Which brings me to privacy and consent. This is the biggest hurdle as far as I’m concerned. I’ve made my living at times in the field of biomedical research and two of the most important things that have to be taken into consideration when studying humans are the related concepts of privacy and consent. All humans have a right to privacy about their health information–that’s why the Health Insurance Portability and Accountability Act (HIPAA) was passed in 1996, and why every time you go to a medical practitioner you have to sign that form asserting your rights to privacy. It’s part of why the Google guys have been tentative in their forays into health informatics.
Further, when people do agree to have their biomedical and health information distributed, they have to give informed consent. Whether biological samples are being taken for genetic or other analysis, or information about test results are revealed to additional individuals or parties, the patient, must be informed and give her or his consent.
Athletes under the care of team physicians are in a physician-patient relationship, and therefore privacy of information is assured. In order for the data to be distributed more widely, athletes would need to sign a consent demonstrating that they understand that their information will be studied and used for a variety of purposes, and that anonymity isn’t assured.
Would I sign off on something like that?
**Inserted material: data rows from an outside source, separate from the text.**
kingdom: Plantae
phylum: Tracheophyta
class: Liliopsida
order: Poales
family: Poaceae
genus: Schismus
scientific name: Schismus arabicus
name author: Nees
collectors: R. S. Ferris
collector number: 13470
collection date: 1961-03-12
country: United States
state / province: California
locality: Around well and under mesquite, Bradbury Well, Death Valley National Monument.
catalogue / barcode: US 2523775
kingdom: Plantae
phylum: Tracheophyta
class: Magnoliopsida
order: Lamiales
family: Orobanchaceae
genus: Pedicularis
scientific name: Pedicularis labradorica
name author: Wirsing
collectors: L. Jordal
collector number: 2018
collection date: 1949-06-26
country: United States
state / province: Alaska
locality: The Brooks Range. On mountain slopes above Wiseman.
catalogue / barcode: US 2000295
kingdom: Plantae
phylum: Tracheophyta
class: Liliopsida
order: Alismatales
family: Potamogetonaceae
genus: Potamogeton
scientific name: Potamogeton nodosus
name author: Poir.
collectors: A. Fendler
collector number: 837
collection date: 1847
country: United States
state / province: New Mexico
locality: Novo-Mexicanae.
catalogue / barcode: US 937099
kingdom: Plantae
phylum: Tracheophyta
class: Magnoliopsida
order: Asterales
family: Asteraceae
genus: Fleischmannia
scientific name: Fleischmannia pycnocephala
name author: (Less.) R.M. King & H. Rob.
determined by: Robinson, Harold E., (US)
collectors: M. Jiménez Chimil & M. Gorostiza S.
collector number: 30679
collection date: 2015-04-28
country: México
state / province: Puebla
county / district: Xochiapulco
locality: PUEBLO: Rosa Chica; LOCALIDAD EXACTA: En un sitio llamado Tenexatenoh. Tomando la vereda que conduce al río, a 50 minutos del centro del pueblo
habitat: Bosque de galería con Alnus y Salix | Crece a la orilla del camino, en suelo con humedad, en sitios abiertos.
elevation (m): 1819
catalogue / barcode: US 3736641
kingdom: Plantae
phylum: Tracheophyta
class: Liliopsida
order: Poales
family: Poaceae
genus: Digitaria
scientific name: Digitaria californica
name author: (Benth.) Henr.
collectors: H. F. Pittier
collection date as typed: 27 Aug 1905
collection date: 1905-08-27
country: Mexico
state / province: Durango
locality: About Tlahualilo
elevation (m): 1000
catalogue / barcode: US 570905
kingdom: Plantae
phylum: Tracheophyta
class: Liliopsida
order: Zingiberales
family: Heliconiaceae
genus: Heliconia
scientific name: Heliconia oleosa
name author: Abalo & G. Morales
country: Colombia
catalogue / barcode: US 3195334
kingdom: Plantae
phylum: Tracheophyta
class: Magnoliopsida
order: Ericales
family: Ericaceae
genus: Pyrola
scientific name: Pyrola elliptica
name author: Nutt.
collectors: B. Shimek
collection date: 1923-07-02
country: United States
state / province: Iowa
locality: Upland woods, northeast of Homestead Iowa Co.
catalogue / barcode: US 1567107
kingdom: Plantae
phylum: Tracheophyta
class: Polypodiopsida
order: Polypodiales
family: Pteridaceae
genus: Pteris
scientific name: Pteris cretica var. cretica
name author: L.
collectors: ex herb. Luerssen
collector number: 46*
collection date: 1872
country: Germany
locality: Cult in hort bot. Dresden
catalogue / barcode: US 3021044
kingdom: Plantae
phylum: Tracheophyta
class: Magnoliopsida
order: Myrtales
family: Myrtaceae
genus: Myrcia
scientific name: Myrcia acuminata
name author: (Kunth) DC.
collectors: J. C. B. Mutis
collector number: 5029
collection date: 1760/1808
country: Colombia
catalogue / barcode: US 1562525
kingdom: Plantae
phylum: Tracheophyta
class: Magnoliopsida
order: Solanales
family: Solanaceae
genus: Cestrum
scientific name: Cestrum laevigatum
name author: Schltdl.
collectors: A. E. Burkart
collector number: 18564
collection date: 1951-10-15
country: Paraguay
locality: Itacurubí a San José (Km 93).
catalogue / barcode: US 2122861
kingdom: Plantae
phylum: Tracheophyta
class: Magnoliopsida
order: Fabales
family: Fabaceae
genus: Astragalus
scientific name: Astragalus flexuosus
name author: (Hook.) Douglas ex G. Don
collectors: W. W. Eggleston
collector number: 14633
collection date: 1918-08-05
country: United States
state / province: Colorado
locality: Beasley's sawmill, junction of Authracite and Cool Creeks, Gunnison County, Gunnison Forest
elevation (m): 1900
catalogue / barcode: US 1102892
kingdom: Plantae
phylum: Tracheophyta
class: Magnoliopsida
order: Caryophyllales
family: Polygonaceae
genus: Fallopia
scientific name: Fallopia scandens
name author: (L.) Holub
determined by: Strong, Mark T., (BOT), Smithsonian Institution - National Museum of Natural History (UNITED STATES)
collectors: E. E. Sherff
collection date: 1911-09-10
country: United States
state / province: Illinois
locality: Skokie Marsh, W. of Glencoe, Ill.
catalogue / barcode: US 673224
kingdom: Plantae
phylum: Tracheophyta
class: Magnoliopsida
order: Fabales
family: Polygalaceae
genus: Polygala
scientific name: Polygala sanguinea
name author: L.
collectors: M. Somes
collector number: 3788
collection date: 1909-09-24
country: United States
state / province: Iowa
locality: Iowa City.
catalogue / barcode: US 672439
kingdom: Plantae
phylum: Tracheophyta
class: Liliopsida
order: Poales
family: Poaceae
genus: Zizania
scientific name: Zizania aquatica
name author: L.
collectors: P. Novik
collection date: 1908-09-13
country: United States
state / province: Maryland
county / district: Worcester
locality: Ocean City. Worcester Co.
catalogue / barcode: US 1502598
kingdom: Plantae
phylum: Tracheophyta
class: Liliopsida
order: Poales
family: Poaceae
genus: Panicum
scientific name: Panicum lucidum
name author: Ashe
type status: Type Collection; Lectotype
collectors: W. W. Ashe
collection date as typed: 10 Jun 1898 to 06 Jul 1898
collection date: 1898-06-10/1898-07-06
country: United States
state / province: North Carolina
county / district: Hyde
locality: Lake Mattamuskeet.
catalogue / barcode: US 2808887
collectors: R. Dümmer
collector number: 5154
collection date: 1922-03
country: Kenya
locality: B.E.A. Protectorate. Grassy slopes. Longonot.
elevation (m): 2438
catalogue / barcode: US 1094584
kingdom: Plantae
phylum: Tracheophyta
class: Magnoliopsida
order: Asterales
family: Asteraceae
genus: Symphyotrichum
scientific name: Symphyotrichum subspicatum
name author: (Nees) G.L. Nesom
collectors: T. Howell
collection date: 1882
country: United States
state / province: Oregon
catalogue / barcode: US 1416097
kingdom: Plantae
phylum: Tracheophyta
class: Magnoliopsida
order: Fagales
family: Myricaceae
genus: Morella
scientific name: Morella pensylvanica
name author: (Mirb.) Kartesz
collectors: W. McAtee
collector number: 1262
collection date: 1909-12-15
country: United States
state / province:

I honestly don’t know. From the standpoint of an athlete, the main incentive is altruism. The knowledge that, by allowing the study of data from athletes today, athletes and others in the future will benefit, perhaps in great measure. Would that be enough? You know, I think it might.
One of the amazing, fascinating, hopeful things about research with human subjects is just how willing people are to help. Whole families consent to be studied in genetic research all the time, knowing their data will be published and also knowing that anything a scientist finds will only help other people in the future, if at all. The Personal Genome Project at Harvard, the 100K Wellness project at the Institute for Systems Biology, and many other research projects show that a lot of people are very willing to let their data be free in order to help advance the causes of medicine, health and wellness. Maybe athletes would be willing to do the same. It can’t hurt to ask.
And so, it would be interesting to see if some kind of data sharing and release could be negotiated between pro sports teams and interested researchers. Maybe something already has, and if anyone knows of arrangements like this I would love to hear about them. Because as we try to get to a future of wellness, rather than curing illness, it’s impossible to predict what piece of data will make a difference. Capturing what sports teams are doing might just be a key brick in the path that leads us to health.
2 thoughts on “Could pro sports lead us to wellness?”
Interesting data, for sure, but optimizing for short-term performance is very different from optimizing for long-term health.
That’s a good point. One of the things I didn’t explore much is kind of the mirror image of what you say–what are the long term effects of these kinds of interventions? Many NFL players, for example, are suffering the effects of being enabled to play through pain and injury.